Op 1 januari 2021 gaat het nieuwe ‘Stelsel Energieprestatie Gebouwen’ van start, met nieuwe eisen aan gebouwen en nieuwe rekenmethoden. Inmiddels is het duidelijk wat de gevolgen zijn. Die zijn relevant voor zowel installateurs als installatieadviseurs. In dit artikel bespreken we de hoofdlijnen, zodat u goed geïnformeerd het nieuwe jaar in kunt gaan.

Eerst een korte opfrisser: BENG staat voor Bijna Energie-Neutrale Gebouwen en is de opvolger van de EPC, die sinds 1995 gebruikt wordt om stapsgewijs strengere eisen te stellen aan de energieprestatie van nieuwbouw. Er komen nu aparte eisen voor drie belangrijke aspecten van een (bijna) energieneutraal gebouw, berekend met een nieuw opgezette rekenmethode: de NTA 8800.

Indicatoren
De eerste indicator (BENG-1) stelt een maximum aan de energiebehoefte voor verwarming en koeling. Daarmee wordt een goed bouwkundig ontwerp gewaardeerd. BENG-2 stelt een grens aan het vooraf berekende gebruik van fossiele energie, en waardeert daarmee de toepassing van energiezuinige technieken. Die twee eisen worden uitgedrukt in kWh/m2.jaar, onafhankelijk van de energiedrager, dus ook als het niet gaat om een all-electric oplossing. Het gaat daarbij om zogenaamde ‘primaire energie’, die niet een-op-een vergelijkbaar is met kWh op de elektriciteitsmeter. De derde eis stelt toepassing van hernieuwbare energie in elk plan verplicht. Nog niet 100%, daarom is het ‘bijna’ energieneutraal. Voor woningen komt er daarnaast een eis die betrekking heeft op het risico op temperatuuroverschrijding in de zomer: de ‘TO-juli’. Uit de eerste ervaringen blijkt dat juist deze een grote invloed zal gaan hebben op het energieconcept en dus op de toe te passen installaties.

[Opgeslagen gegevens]
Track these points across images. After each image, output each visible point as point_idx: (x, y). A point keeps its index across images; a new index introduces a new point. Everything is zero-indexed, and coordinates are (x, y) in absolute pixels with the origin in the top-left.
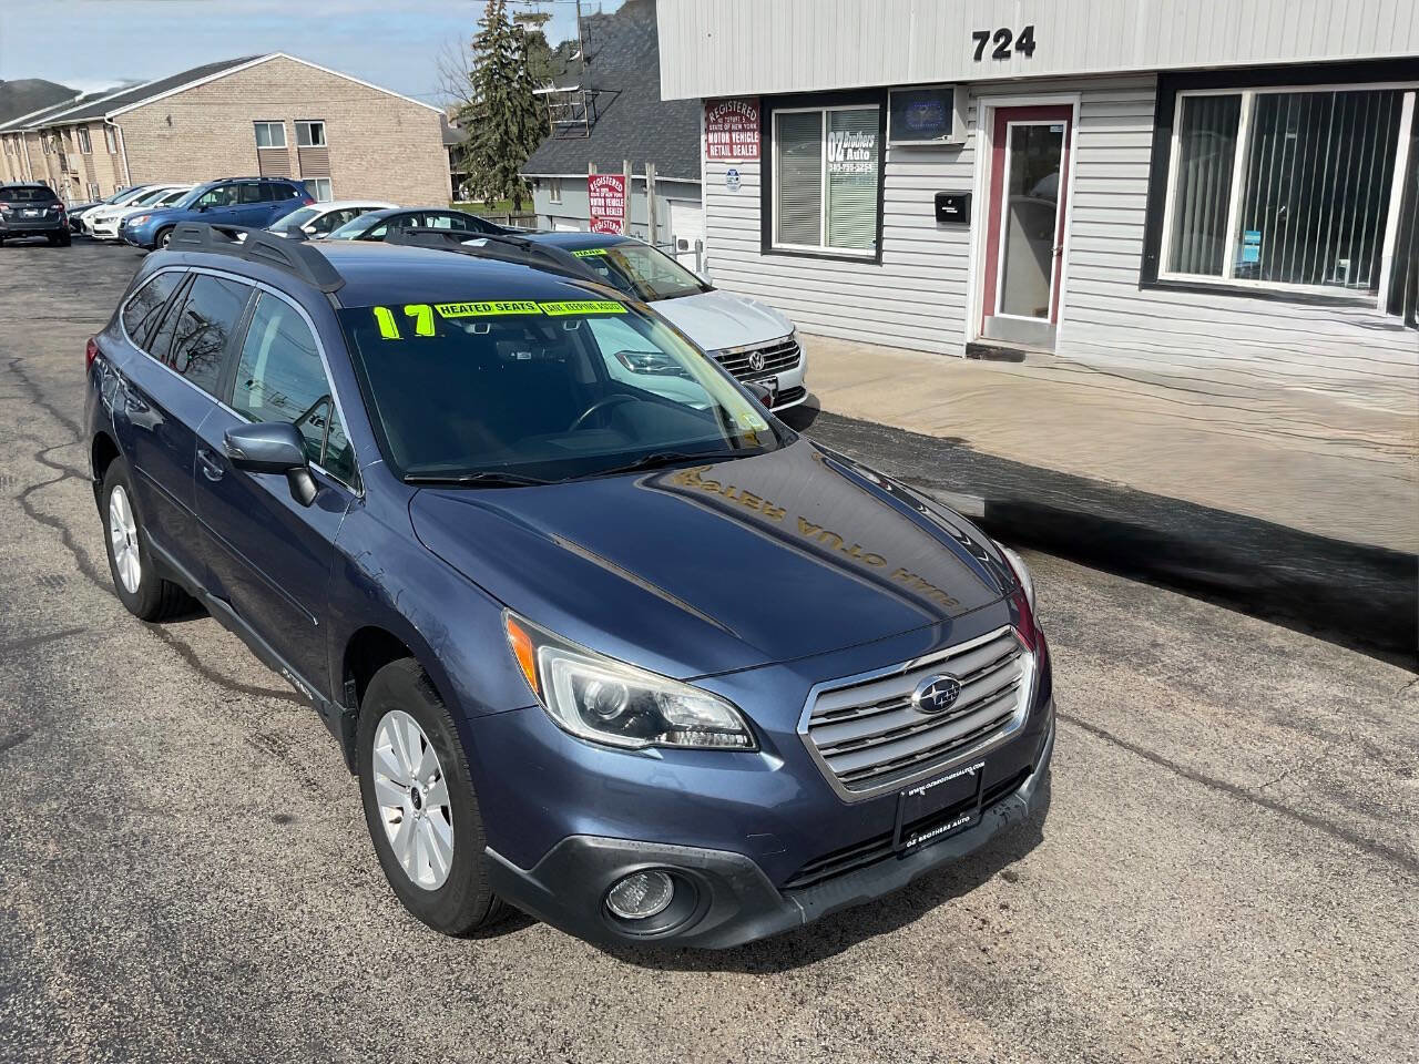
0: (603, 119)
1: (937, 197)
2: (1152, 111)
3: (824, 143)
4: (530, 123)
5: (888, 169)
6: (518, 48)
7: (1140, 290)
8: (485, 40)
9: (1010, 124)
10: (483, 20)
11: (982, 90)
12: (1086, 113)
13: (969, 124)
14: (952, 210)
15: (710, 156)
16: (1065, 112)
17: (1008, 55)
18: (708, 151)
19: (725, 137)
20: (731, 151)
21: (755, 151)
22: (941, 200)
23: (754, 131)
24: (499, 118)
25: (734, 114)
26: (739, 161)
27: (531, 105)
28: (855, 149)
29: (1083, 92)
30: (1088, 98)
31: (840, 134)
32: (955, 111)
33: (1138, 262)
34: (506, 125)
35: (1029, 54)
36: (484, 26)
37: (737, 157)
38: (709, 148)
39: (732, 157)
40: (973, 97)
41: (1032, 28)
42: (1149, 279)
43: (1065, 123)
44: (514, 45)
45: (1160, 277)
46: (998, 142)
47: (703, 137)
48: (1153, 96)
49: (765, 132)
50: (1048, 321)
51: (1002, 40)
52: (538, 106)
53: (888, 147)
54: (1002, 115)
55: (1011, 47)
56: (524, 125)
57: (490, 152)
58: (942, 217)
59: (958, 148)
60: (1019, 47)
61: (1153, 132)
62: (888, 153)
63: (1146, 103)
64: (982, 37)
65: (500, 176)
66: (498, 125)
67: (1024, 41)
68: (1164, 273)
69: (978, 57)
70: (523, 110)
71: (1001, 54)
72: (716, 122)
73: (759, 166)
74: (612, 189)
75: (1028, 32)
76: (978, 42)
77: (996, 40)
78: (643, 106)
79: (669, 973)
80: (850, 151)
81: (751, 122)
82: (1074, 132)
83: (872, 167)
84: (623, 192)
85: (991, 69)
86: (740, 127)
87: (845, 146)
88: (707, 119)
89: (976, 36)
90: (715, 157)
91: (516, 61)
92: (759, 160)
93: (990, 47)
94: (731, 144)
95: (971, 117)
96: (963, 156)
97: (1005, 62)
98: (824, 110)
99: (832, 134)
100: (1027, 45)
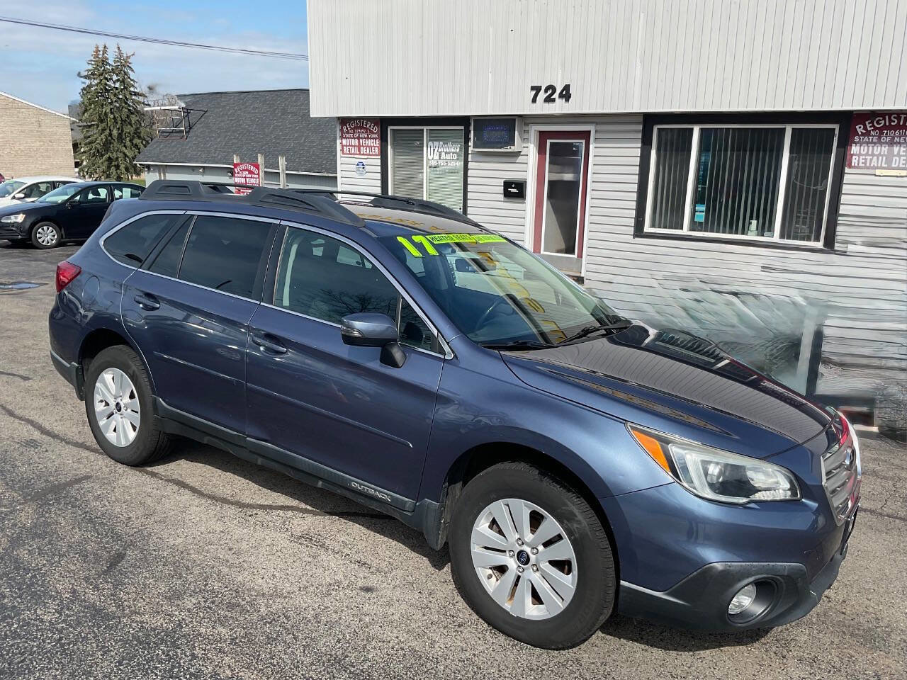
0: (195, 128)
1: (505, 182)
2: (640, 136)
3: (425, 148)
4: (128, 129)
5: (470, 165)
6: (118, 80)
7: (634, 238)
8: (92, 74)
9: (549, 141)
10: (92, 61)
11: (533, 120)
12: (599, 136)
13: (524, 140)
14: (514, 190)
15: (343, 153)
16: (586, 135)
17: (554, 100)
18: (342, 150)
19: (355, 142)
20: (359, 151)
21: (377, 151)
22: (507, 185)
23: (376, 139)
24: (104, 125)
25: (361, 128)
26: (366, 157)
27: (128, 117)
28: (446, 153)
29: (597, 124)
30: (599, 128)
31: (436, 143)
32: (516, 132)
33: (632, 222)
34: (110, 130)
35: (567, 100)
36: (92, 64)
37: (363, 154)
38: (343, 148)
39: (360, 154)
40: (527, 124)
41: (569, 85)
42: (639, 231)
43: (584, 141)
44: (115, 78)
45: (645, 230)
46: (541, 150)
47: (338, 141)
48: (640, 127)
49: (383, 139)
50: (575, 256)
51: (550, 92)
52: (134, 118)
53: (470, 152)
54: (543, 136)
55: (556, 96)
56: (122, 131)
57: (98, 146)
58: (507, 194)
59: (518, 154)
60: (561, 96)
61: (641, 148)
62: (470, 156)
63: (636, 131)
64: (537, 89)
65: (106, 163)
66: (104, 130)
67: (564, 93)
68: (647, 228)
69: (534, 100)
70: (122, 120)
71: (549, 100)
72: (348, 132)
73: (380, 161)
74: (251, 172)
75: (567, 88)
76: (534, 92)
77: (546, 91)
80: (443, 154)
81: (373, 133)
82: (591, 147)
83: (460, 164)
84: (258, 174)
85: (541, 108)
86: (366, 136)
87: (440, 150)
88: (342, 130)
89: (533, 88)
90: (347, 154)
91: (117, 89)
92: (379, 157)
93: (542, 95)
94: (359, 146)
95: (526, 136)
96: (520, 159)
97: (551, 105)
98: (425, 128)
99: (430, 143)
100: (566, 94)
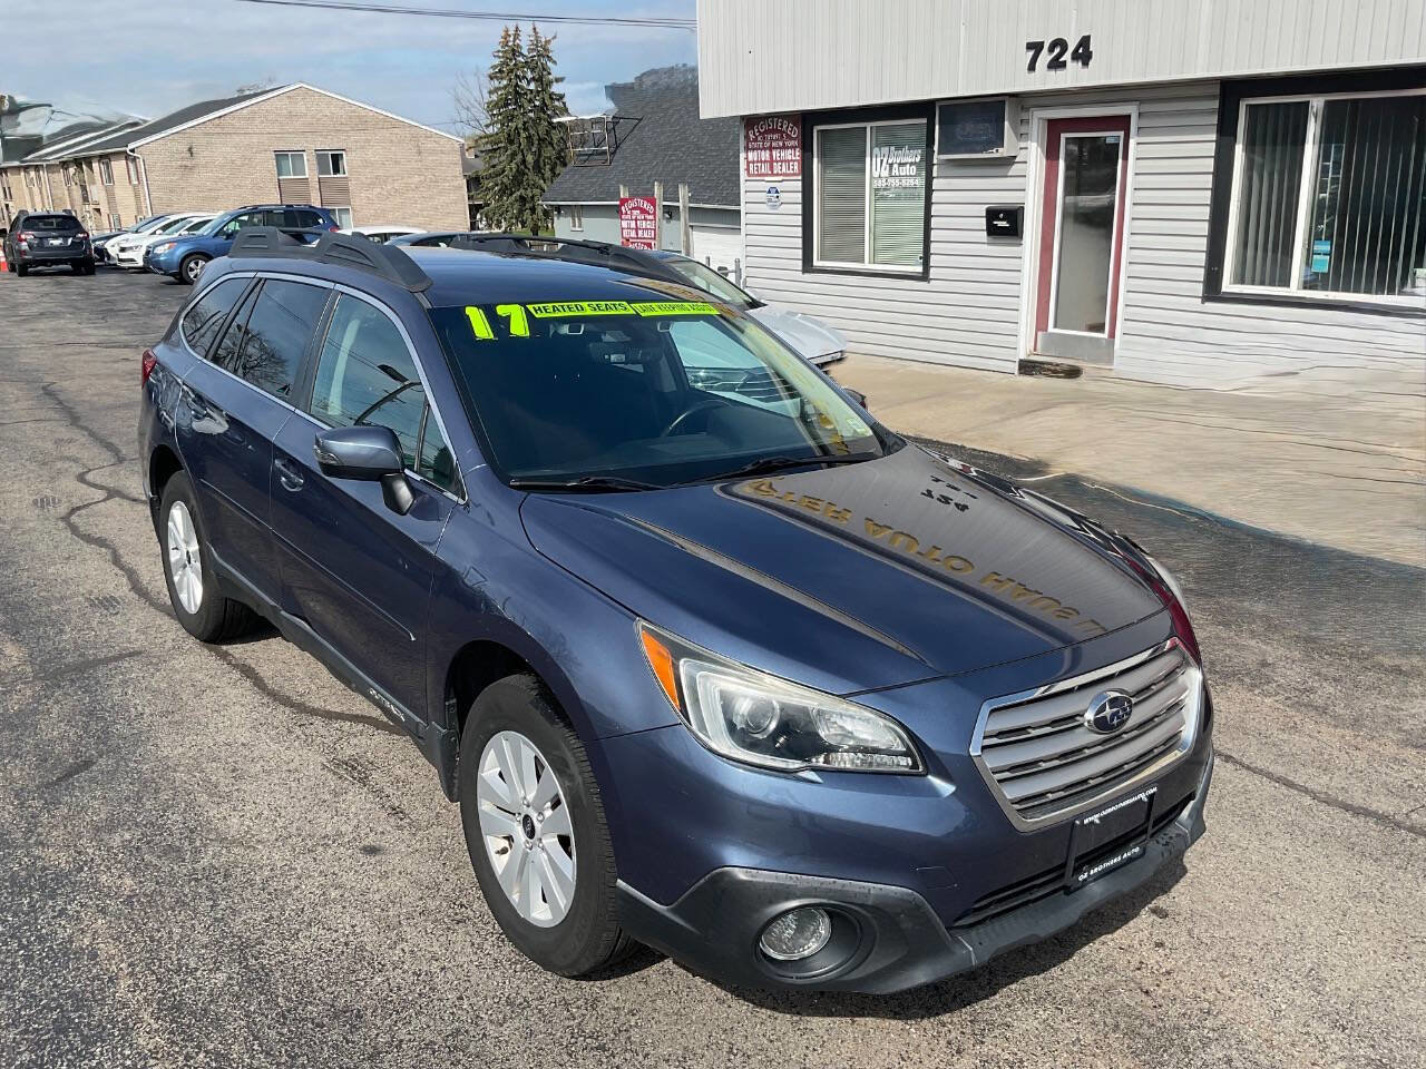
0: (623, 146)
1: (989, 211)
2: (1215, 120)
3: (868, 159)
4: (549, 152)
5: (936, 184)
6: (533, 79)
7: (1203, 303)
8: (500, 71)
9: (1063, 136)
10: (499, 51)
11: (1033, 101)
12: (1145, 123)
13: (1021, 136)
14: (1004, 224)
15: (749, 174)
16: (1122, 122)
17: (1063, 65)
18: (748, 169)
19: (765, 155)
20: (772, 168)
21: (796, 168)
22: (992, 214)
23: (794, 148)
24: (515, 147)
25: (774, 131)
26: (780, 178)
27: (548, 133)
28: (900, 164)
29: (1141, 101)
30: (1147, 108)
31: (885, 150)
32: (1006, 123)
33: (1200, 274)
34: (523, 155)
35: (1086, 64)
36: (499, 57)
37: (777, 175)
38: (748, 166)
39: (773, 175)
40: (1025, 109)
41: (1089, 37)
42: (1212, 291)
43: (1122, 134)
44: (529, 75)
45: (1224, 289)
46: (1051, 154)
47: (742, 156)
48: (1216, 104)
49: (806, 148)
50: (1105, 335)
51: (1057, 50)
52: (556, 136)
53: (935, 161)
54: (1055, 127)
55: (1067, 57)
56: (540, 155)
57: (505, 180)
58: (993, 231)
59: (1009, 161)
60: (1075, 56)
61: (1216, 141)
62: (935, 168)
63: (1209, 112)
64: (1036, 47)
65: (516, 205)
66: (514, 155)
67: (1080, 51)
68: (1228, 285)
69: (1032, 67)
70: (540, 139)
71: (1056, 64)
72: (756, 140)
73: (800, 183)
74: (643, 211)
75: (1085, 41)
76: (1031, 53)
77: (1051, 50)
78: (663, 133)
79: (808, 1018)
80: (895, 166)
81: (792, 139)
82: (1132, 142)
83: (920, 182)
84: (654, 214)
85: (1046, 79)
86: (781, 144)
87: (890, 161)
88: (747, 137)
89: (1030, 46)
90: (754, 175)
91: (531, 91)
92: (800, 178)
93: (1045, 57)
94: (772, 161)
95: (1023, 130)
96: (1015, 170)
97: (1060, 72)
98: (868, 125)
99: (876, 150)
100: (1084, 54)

* * *

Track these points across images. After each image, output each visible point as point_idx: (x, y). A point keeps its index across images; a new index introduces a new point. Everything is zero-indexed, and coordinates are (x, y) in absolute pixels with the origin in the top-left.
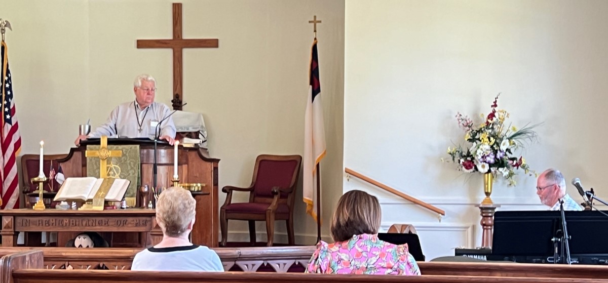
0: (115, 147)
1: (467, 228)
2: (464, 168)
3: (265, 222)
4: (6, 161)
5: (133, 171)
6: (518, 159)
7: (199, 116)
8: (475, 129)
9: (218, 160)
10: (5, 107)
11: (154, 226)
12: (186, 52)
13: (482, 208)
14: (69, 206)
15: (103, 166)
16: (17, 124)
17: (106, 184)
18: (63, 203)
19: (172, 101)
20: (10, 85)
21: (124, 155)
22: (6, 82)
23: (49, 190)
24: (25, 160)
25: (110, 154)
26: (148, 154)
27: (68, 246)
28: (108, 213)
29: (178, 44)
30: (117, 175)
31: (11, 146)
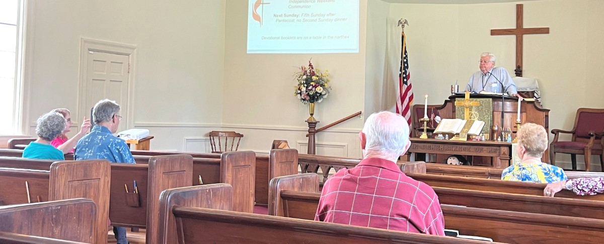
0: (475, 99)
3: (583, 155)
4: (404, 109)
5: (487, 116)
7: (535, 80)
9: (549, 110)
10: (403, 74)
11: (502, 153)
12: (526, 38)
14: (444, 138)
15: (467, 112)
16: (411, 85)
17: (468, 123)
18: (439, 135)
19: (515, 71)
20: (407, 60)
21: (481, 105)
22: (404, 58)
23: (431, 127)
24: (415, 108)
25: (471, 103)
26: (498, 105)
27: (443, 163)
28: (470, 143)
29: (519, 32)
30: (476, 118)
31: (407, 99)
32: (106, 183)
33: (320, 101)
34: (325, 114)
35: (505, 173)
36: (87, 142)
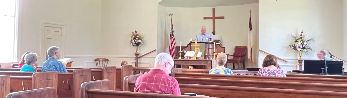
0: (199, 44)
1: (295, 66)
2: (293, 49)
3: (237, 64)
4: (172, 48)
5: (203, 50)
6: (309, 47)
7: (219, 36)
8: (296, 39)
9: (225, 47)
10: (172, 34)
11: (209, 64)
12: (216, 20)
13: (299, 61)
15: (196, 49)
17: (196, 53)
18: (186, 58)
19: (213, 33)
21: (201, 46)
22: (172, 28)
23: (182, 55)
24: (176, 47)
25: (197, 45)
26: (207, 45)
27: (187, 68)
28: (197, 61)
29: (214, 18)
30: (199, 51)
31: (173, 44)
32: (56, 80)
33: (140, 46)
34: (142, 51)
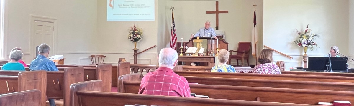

OPDRACHTEN
(A) Geef voor elk van de drie beweringen aan of die klopt met de tekst over BENG: (i) BENG is de opvolger van de EPC; (ii) de eisen BENG-1 en BENG-2 gelden alleen voor all-electric oplossingen; (iii) de TO-juli-eis geldt voor woningen. Antwoord telkens met ja of nee en citeer letterlijk de woorden uit de tekst die de doorslag geven.
(B) Ga door met de tekst over BENG, aansluitend op de laatste zin.
De lijst is voor dit werk niet nodig.

ANTWOORDEN PER OPDRACHT
(A)
(i) Ja: "BENG staat voor Bijna Energie-Neutrale Gebouwen en is de opvolger van de EPC"
(ii) Nee: "onafhankelijk van de energiedrager, dus ook als het niet gaat om een all-electric oplossing"
(iii) Ja: "Voor woningen komt er daarnaast een eis die betrekking heeft op het risico op temperatuuroverschrijding in de zomer: de ‘TO-juli’."

(B)
Energielabel
Voor bestaande gebouwen komt er een nieuw energielabel. Dat wordt gebaseerd op dezelfde NTA 8800. Dat betekent dat alle technieken die beschikbaar zijn voor nieuwbouw, nu ook gewaardeerd kunnen worden voor bestaande gebouwen. Omdat ook het Energielabel uitgedrukt gaat worden in kWh/m2, net als BENG-2, zal ongeveer de helft van de gebouwen hetzelfde label houden en kan het andere deel net in een andere labelklasse uitkomen. Voor woningen geldt bovendien dat het doe-het-zelf-label voor particulieren, met 10 vragen, komt te vervallen. Als je een nieuw Energielabel nodig hebt, bijvoorbeeld bij verkoop, dan moet er een gediplomeerd adviseur komen inspecteren. Bestaande Energielabels houden overigens hun geldigheid van 10 jaar.

Ingrijpend

Terug naar de nieuwbouw, want daar zijn de gevolgen het meest ingrijpend. In de utiliteitsbouw zien we dat het voldoen aan de tweede en derde BENG-eis de grootste uitdaging zal vormen. De tweede eis betekent dat er bij systeemselectie goed zal moeten worden gelet op het systeemrendement en op de energievraag van pompen, ventilatoren en andere vormen van hulpenergie. De eis voor hernieuwbare energie vraagt nog wel wat toelichting. Die omvat meer dan uitsluitend het plaatsen van PV-panelen op het dak. Ook het benutten van omgevingsenergie telt mee, zoals bij de inzet van warmtepompsystemen of vormen van warmte/koude-opslag. Zonthermische systemen zijn interessant bij gebouwen met een hoge tapwatervraag zoals sportaccommodaties of in de zorg.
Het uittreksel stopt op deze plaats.